**WHAT THIS TASK INVOLVES:** Set down the records again. Every word and mark must match exactly.

* * * * * * * * *

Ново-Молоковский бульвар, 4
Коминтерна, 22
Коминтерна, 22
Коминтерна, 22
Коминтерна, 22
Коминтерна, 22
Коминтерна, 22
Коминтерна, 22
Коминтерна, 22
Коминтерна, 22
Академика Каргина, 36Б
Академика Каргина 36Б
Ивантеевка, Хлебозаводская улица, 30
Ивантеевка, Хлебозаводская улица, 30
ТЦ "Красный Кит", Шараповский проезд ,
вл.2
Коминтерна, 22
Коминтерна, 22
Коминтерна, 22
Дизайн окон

* * * * * * * * *

**WRITTEN ANSWER:**
Ново-Молоковский бульвар, 4
Коминтерна, 22
Коминтерна, 22
Коминтерна, 22
Коминтерна, 22
Коминтерна, 22
Коминтерна, 22
Коминтерна, 22
Коминтерна, 22
Коминтерна, 22
Академика Каргина, 36Б
Академика Каргина 36Б
Ивантеевка, Хлебозаводская улица, 30
Ивантеевка, Хлебозаводская улица, 30
ТЦ "Красный Кит", Шараповский проезд ,
вл.2
Коминтерна, 22
Коминтерна, 22
Коминтерна, 22
Дизайн окон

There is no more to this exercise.